Idea: Build data structures at the object-level that are easier to work with.

jetData.cc , trackData.cc ect.

  • We read in "flat ntuples"

  • ntuples organized "by row" meaning have list of variables, entry for each object

    eg: jet_Pt = [pt_jet1, pt_jet2 , ... ] and jet_Eta = [eta_jet1, eta_jet2, ...]
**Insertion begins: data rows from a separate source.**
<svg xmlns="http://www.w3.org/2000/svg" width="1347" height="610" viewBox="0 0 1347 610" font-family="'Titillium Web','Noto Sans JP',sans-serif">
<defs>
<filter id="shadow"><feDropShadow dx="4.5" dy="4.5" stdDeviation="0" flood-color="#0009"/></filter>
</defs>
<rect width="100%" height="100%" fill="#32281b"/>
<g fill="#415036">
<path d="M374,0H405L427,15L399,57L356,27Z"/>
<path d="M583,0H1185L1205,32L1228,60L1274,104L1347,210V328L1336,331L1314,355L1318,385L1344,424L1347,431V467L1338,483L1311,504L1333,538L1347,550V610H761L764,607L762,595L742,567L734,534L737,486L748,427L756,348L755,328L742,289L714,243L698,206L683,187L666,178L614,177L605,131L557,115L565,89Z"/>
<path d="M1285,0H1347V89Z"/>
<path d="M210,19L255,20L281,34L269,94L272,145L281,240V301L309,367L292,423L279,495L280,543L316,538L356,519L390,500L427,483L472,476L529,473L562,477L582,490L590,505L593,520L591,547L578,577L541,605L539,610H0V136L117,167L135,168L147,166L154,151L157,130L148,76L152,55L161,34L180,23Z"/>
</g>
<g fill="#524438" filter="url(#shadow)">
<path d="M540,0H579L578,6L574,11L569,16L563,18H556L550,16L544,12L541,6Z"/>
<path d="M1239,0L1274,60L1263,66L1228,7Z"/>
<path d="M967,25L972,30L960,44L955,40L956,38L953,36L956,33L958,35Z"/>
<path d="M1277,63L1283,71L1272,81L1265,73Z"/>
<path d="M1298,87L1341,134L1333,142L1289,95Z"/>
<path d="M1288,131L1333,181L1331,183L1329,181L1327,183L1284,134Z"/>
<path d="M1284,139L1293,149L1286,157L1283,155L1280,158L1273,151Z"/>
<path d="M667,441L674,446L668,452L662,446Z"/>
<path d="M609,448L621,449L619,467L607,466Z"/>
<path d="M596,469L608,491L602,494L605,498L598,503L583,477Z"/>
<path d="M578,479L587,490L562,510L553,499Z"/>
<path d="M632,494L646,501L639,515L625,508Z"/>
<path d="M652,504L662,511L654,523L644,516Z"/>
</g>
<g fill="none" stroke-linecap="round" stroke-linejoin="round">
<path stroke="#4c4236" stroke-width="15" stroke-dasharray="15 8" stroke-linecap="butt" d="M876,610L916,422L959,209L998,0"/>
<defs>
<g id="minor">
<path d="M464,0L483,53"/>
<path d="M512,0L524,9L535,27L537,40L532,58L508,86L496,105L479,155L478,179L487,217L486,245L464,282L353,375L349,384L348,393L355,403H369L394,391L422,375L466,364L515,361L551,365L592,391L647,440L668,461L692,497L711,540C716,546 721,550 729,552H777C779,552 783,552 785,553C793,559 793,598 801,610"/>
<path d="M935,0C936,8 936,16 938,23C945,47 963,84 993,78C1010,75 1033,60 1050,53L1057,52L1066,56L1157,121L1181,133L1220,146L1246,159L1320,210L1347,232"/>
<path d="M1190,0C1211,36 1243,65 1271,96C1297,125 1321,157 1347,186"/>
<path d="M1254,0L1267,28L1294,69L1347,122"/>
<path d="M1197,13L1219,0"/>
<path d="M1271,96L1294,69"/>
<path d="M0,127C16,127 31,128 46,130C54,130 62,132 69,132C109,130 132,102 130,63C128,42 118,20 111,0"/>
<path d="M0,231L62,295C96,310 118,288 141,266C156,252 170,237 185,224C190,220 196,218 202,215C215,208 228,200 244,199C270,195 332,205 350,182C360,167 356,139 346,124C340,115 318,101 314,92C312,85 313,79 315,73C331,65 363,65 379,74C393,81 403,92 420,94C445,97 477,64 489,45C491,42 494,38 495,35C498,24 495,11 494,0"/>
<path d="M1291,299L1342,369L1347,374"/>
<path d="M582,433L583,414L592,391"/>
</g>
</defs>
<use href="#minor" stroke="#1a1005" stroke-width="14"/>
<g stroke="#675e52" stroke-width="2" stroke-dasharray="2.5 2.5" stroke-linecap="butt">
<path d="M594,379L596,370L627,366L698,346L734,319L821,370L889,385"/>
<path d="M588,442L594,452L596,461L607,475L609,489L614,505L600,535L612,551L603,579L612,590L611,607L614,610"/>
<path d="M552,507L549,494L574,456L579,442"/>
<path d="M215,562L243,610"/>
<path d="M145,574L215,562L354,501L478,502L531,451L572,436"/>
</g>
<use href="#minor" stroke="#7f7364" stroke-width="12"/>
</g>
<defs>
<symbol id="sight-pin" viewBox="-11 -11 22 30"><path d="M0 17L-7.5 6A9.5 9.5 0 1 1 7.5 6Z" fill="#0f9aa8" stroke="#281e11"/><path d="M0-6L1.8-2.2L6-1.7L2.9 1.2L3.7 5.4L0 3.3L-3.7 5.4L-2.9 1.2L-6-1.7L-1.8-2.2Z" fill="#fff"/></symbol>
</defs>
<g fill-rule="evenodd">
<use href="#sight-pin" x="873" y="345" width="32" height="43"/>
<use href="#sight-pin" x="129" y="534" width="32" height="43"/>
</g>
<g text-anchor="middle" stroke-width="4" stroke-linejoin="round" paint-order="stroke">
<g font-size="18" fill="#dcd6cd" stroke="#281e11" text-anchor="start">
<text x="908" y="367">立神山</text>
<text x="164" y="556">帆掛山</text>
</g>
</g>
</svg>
    Input grouped by jet-variable not by jet

  • Much more useful and physically motivated to group by jet instead of by variable

    ie: can group "by column", where we create "jet-object" that is filled with each jet-variable for given jet

    eg: jet1.pt = jet_Pt[1] jet1.eta = jet_Eta[1] ect

  • Whole point of *Data.cc classes is to do the "by row" -> "by column" conversion

  • Result is a list of objects (simple c++ container classes) that have all variables associated to the given object

  • Downstream physics analysis then uses these objects: make analysis logic and filling histograms cleaner/easier

  • Simple object-level data structures located in corresponding header files. eg: jet class defined in jetData.h

  • Point of nTupleAnalysis is to hide the details of the input ntuple from you

    All the thinking is happening at the object-level not the variable level

Histogram classes

straight-forward

nTupleAnalysis take away: No high-level thought happening in the baseclass. Just reading things in, and filling histograms. No complicated selection no fancy physics calculation.

TriggerStudies

This is where more of the finesse is happening.

  • does selection
  • does object-matching
  • defines and fills histograms

Breakdown of input command:

Here is Example run script (input files on lxplus)
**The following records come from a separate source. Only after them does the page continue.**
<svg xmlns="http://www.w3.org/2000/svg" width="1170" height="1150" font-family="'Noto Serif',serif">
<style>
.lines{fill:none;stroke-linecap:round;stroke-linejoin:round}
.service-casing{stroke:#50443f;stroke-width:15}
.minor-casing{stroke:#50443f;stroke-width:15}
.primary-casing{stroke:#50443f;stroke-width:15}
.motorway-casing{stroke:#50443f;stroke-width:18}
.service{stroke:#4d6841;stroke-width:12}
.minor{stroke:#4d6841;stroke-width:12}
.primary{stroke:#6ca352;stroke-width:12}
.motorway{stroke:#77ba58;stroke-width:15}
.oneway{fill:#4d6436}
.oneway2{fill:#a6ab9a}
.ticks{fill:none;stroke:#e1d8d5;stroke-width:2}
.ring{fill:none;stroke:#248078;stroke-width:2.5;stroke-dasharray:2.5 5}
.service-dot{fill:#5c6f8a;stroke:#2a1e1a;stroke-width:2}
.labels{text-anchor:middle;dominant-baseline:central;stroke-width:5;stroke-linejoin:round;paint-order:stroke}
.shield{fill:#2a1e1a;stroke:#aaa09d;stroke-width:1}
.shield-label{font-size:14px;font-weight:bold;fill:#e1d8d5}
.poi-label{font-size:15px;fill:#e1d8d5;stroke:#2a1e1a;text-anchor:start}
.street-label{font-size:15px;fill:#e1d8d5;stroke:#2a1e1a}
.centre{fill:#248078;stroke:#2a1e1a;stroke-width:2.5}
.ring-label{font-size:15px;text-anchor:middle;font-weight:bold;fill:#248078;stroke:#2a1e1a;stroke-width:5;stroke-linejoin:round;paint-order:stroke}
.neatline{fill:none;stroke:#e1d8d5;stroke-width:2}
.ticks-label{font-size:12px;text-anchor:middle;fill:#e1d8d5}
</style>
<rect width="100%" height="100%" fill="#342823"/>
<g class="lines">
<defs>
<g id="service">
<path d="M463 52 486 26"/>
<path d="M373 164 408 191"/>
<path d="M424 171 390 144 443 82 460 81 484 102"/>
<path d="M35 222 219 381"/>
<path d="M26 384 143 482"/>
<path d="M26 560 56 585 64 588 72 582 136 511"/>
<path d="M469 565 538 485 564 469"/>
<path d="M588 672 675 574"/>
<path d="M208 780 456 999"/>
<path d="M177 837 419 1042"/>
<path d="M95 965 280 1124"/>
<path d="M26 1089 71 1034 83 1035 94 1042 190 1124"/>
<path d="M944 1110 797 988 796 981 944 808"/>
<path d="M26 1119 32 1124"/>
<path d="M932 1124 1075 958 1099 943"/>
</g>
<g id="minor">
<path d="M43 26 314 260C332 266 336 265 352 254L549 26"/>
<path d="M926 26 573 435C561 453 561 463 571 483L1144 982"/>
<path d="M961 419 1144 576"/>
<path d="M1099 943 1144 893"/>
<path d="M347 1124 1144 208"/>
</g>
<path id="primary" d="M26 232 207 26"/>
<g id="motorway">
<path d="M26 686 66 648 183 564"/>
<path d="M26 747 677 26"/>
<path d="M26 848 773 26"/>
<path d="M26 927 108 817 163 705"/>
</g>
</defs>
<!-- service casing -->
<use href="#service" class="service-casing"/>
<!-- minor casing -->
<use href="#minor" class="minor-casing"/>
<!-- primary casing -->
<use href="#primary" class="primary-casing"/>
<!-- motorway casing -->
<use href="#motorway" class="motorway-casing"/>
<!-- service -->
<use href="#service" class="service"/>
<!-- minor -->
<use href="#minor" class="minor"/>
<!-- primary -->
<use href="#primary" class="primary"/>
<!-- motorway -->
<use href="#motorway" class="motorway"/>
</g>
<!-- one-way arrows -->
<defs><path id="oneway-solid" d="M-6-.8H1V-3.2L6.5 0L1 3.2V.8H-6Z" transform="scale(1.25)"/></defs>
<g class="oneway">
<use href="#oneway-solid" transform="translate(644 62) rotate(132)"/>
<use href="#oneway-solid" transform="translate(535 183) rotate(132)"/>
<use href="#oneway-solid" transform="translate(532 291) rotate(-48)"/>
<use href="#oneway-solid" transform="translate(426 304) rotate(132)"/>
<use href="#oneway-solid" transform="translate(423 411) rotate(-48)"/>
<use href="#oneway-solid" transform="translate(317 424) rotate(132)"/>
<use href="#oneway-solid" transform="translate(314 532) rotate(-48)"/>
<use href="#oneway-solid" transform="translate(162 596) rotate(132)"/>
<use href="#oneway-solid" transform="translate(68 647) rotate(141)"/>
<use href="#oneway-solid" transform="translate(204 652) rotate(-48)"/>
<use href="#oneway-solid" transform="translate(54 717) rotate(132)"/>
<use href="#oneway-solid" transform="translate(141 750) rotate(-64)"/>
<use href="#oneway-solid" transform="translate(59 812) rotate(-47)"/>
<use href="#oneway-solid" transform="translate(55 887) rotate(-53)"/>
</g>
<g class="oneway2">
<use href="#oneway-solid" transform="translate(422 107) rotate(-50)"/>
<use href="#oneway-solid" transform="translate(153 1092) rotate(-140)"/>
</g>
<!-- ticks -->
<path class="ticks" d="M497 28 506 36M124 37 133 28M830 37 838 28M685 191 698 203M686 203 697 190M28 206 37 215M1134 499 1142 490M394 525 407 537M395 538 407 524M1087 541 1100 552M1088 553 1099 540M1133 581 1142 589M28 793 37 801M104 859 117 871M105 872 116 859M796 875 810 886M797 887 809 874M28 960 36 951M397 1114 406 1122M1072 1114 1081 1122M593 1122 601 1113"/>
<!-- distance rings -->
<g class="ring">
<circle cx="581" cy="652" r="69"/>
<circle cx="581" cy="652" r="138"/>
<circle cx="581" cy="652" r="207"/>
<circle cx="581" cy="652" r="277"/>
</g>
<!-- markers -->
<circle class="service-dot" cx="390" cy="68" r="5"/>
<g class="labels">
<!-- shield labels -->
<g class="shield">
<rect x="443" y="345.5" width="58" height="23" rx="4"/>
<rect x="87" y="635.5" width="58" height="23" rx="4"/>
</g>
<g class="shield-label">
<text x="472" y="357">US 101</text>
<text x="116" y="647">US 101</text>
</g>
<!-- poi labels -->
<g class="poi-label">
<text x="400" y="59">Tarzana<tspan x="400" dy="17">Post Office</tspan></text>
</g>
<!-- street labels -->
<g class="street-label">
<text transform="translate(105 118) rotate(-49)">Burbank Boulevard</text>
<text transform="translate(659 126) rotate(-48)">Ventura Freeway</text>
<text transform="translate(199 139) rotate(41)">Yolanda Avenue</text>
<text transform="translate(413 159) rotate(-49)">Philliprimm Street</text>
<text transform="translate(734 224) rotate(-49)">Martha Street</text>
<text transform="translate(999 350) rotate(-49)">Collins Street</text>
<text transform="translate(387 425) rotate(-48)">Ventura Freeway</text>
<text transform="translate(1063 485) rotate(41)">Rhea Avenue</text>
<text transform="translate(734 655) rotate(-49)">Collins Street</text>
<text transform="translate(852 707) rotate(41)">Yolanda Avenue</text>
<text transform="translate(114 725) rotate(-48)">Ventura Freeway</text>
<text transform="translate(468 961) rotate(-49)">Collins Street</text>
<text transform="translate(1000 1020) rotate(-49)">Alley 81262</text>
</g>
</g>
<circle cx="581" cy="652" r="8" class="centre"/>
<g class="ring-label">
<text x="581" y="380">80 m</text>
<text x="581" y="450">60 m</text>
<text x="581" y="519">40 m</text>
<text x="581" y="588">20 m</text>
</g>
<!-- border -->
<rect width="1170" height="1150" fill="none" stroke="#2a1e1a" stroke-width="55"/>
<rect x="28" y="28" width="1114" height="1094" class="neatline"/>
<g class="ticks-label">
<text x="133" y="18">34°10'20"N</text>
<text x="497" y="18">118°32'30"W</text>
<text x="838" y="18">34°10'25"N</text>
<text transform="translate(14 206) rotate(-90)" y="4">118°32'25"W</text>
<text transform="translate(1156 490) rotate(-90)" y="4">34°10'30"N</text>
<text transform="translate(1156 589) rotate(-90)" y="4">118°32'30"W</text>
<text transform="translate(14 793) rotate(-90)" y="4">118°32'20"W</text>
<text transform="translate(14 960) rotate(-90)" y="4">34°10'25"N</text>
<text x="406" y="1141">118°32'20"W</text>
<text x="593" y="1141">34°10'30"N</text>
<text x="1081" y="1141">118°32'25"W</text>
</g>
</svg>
 BTagAnalyzer TriggerStudies/NtupleAna/scripts/BTagAnalyzer_cfg.py \
    --inputAOD /eos/cms/store/group/phys_btag/HLTPhaseII/INPUTS/26_02_20_NewOfflineLikeSequence/Offline/ttbar_PU200.root \
    --inputRAW /eos/cms/store/group/phys_btag/HLTPhaseII/INPUTS/26_02_20_NewOfflineLikeSequence/Online/ttbar_TrackingV0_PU200.root \
    -o $PWD \
    -y phase2 \
    --histogramming 1 \
    --histFile hists_Phase2_TrackingV0_PU200_NewOff.root \
    --isMC \
    --doTracks \
    --nevents -1

This command calls a c++ executable and configures it with a python file and various command line input options.

  • BTagAnalyzer - name of c++ executable (source in /bin )
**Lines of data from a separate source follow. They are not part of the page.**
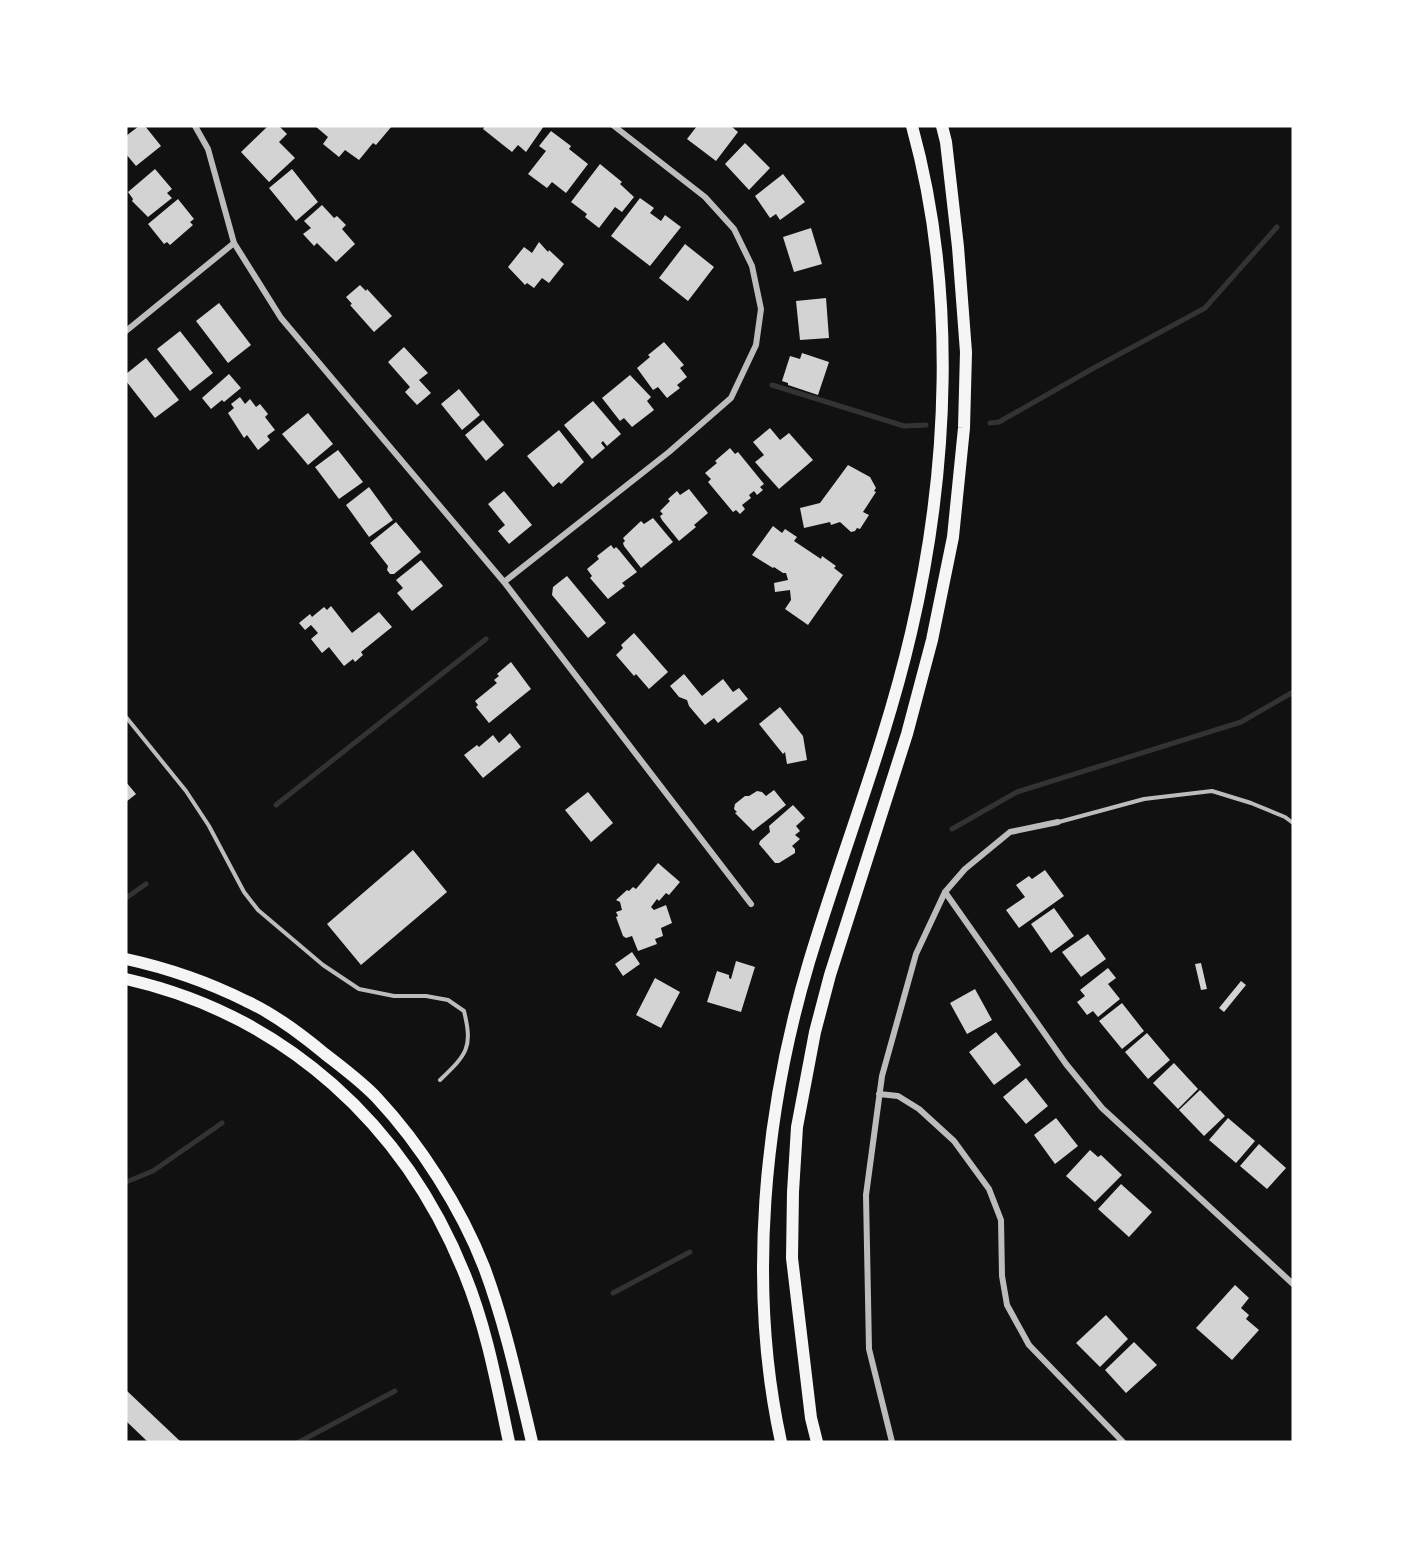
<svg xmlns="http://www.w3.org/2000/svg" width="1419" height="1568" viewBox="0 0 1419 1568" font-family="Cabin,sans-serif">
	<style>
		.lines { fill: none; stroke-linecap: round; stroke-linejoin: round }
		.stream { stroke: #333; stroke-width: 5 }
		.building { fill: #d3d3d3 }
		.service { stroke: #bcbcbc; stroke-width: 4 }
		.minor { stroke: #bcbcbc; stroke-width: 6 }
		.secondary { stroke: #f5f5f5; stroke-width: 12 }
	</style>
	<rect width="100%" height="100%" fill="#111"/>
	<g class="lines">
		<path class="stream" d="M772 385 904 426 926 425
			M990 423 999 422 1092 369 1205 308 1277 227
			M276 805 486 639
			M952 829 1017 792 1241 722 1293 692
			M126 898 146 884
			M126 1182 153 1171 222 1123
			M613 1293 690 1252
			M299 1442 395 1391"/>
	</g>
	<path class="building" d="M139 126H145L161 146 136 166 126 154V136Z
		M268 126H279L287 134 279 142 295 158 269 182 241 152Z
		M315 126H392L376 145 373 143 359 160 345 150 339 157 323 144 328 137Z
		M485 126H544L526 152 518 145 512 152 483 129Z
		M697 126H731L738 132 716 161 687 139Z
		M551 131 571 146 569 149 588 164 566 193 552 182 547 188 528 174 546 151 539 146Z
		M745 143 770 168 749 190 725 164Z
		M600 164 622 182 620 184 634 197 622 212 615 207 599 228 585 217 587 214 571 202Z
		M155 169 172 189 167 193 172 198 148 217 132 201 133 199 128 192Z
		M292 169 318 202 296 221 269 188Z
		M783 174 805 202 780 220 776 214 770 218 755 196Z
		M640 198 654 208 650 213 661 221 665 215 681 227 650 266 611 236Z
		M178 199 194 219 190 222 193 225 170 245 167 242 164 244 148 224Z
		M322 205 334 218 337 216 346 225 342 229 355 244 336 262 317 243 314 246 303 234 311 228 304 221Z
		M811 228 822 264 794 272 783 237Z
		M539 242 548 252 549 250 564 264 549 283 542 278 534 288 527 283 525 285 508 267 524 247 532 253Z
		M685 244 714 267 688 301 659 278Z
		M360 285 366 291 367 289 392 316 374 332 350 305 352 304 346 297Z
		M826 298 829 338 800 340 796 301Z
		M219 303 251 345 228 363 196 321Z
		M180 331 213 373 190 391 157 349Z
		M664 342 684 365 680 368 687 377 677 385 680 388 667 398 658 387 653 390 637 368 650 357 648 355Z
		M404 347 428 373 419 380 431 393 417 405 405 392 410 387 388 362Z
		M802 353 829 362 818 395 788 385V383L782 381 790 356 800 359Z
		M146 358 179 400 155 418 126 381V374Z
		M229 374 241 388 224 402 222 400 211 409 202 398Z
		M630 375 651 397 647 401 654 410 632 427 624 418 620 421 602 398Z
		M459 389 480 415 462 430 441 404Z
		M240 397 245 404 250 399 256 407 260 404 268 414 265 417 275 430 267 436 270 440 258 450 247 435 244 438 228 413 234 408 231 404Z
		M593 401 621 434 607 446 603 441 601 443 605 448 592 459 564 425Z
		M308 413 333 444 308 465 282 434Z
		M483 420 504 445 486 461 465 435Z
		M770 428 780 440 789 433 813 460 779 489 755 462 764 455 753 442Z
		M559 430 584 462 561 484 559 482 553 487 527 456Z
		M730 448 735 454 738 452 764 484 760 487 763 490 757 495 754 491 749 495 751 498 742 505 745 509 740 514 736 510 733 512 708 482 711 479 705 473 717 463 715 461Z
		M338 450 363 482 339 499 315 467Z
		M848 465 870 477 876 488 874 491 876 492 863 512 869 515 860 529 857 528 855 531 851 532 840 522 831 525 830 522 804 528 800 508 820 503Z
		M369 487 393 520 369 537 346 505Z
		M689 489 708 513 694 525 696 527 679 541 662 520 660 516 663 514 660 511 670 501 668 499 677 491 680 495Z
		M504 491 532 525 509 544 498 531 505 525 488 504Z
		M653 518 673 542 641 568 624 546 623 543 625 541 623 538 641 521 644 524Z
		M396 522 421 552 394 574H390L387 570 388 566 370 543Z
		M773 526 782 533 785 529 797 537 794 541 821 559 822 556 836 566 834 568 843 575 808 625 785 609 791 600 790 590 775 592 774 583 788 580 786 573H783L774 567 773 568 752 555Z
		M611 545 614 549 616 547 619 550 637 572 622 583 625 586 608 599 590 578 592 576 587 569 599 559 597 556Z
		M421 560 443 586 412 611 397 593 403 588 396 580Z
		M567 576 606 623 588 638 552 595 553 587Z
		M331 606 352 633 379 612 392 627 361 652 363 655 355 662 353 659 344 666 329 647 322 653 311 639 318 633 311 625 305 630 299 623 310 614 312 617 324 607 327 610Z
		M634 633 668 672 649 689 636 674 634 676 616 655 623 648 621 645Z
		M511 662 531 689 489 723 476 707 478 705 475 701 497 683 494 680 499 676 497 674Z
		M684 674 702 696 723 679 733 692 739 688 748 699 718 723 714 718 705 725 689 706 687 700 679 697 670 686Z
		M780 707 803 736 807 760 787 764 785 752 783 754 759 724Z
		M510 733 521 747 483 778 464 755 477 745 479 747 493 735 499 743Z
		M126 782 136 794 126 802Z
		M774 790 786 805 753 831 735 813 737 812 734 809 735 804 745 796H749L757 791 762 792 766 796Z
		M588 792 613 823 591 842 565 810Z
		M793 805 805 818 796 826 800 831 795 835 800 839 792 846 795 849V853L779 863H775L759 844 760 841 770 832 769 826Z
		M413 850 447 892 361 965 327 924Z
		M658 863 680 882 669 895 666 893 659 901 657 899 651 907 654 910 666 905 672 923 661 928 663 936 655 939 657 944 638 951 632 936 626 938 623 936 616 917 618 916 616 912 622 910 620 902 616 900 627 890 629 891 633 887 636 889Z
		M1045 870 1064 896 1019 928 1006 910 1025 897 1016 885 1029 876 1032 879Z
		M1054 908 1074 936 1051 953 1031 924Z
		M1088 934 1106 959 1081 977 1062 952Z
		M632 952 640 964 623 976 615 964Z
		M736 961 755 967 741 1012 707 1002 717 971 729 975V978L731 979Z
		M1201 963 1207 989 1201 990 1195 964Z
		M1108 968 1116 978 1108 984 1120 999 1098 1017 1093 1011 1087 1015 1077 1002 1085 996 1080 990Z
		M655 978 680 992 661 1028 636 1015Z
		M1241 981 1246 985 1224 1012 1219 1008Z
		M975 989 992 1020 967 1034 950 1003Z
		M1122 1003 1144 1031 1122 1049 1099 1021Z
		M996 1032 1021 1065 994 1085 969 1052Z
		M1147 1033 1170 1060 1148 1079 1125 1052Z
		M1174 1063 1198 1089 1178 1109 1153 1083Z
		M1026 1078 1048 1106 1026 1124 1003 1097Z
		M1200 1090 1225 1116 1204 1136 1179 1110Z
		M1056 1118 1078 1146 1055 1164 1034 1135Z
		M1228 1118 1255 1141 1236 1163 1209 1140Z
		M1259 1144 1286 1168 1267 1189 1240 1166Z
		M1090 1150 1098 1157 1101 1155 1122 1175 1095 1202 1066 1176Z
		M1121 1184 1152 1212 1129 1237 1098 1209Z
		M1235 1285 1249 1298 1241 1308 1249 1315 1246 1319 1259 1330 1232 1360 1196 1328Z
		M1106 1315 1128 1339 1100 1367 1076 1343Z
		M1134 1342 1157 1365 1126 1393 1105 1370Z
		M126 1390 181 1442H148L126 1421Z"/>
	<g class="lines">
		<path class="service" d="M126 717 186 791 209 826 244 892 258 910 323 965 359 989 394 996H426L448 1000 464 1011C473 1048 467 1054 440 1080
			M1059 822 1144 799 1212 791 1251 803 1285 817 1293 823"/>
		<path class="minor" d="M195 126 208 149 234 243 281 318 504 582 751 904
			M126 331 234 243
			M504 582 669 452 731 398 756 345 761 309 752 266 734 229 705 197 614 126
			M945 892 1066 1064 1102 1108 1293 1284
			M879 1094 898 1096 919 1109 954 1141 989 1189 1001 1220 1002 1276 1007 1305 1029 1345 1123 1442
			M892 1442 869 1349 866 1195 882 1076 916 954 945 892 965 869 1010 832 1058 822"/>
		<path class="secondary" d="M126 959C167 968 208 982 246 1001 275 1014 301 1034 325 1054 343 1068 362 1082 377 1098 420 1144 461 1208 484 1267 505 1323 518 1383 532 1442
			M126 979C285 1015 405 1125 465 1275 487 1329 497 1386 509 1442
			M781 1442C747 1287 764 1113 809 962 842 852 885 745 911 633 949 470 957 289 912 126
			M817 1442 811 1418 792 1258 793 1192 797 1127 815 1032 830 975 907 734 932 640 953 537 964 428 966 352 958 247 946 142 942 126"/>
	</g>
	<rect width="1419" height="1568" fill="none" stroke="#ffffff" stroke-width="255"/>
</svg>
  • TriggerStudies/NtupleAna/scripts/BTagAnalyzer_cfg.py - configuration file written in python that gets passed to the c++ executable

  • other lines are options passed to the python configuration.

    --input* paths to the input files

    -o where to put the output histogram

    --histFile name of output histogram

The executable lives in bin/BTagAnalyzer.cc Whole point of this code is to read-in the configuration and pass everything to BTagAnlysis class (src/BTagAnalysis.cc) which does the work event loop.

Configuration file scripts/BTagAnalyzer_cfg.py Reads in the command line options, passes them to the c++ executable BTagAnalyzer

Code with the analysis is src/BTagAnalysis.cc Does four things

  • Creates eventData
  • Does the event loop
  • Does object matching (and truth labeling)
  • Defines and fills histograms

eventData:

Class in TriggerStudies package that loads the various objects-level offJet / PFJets ect. data (deined

  • simple structure that holds data for the whole event
  • meta-version of the object-level data classes in the nTupleAnalysis
  • configures which object-level data to hold
  • most of work forwarded to the nTupleAnalysis baseclass
  • eventData::update gets called every event,

    the calls the functions that do the "by-row" -> "by-column" conversion

  • hold vectors of the column-sorted objects (offJets/ pfJets etc.)

Histograms

Histograms are defined in the constructor (called once per job) eg:

hOffJets_matched_B        = new nTupleAnalysis::jetHists("offJets_matched_B",       fs, "", jetDetailString );

here:

  • offJets_matched_B - specifies directory name in the output rootfile
  • jetDetailString - is a string that encodes the level of detail of plots produced

eventLopp

Also called once per job.

  • loops over the events and actually does the analysis

All the action happens within this loop. (and subroutines within this loop) Best to look at the code to see whats done.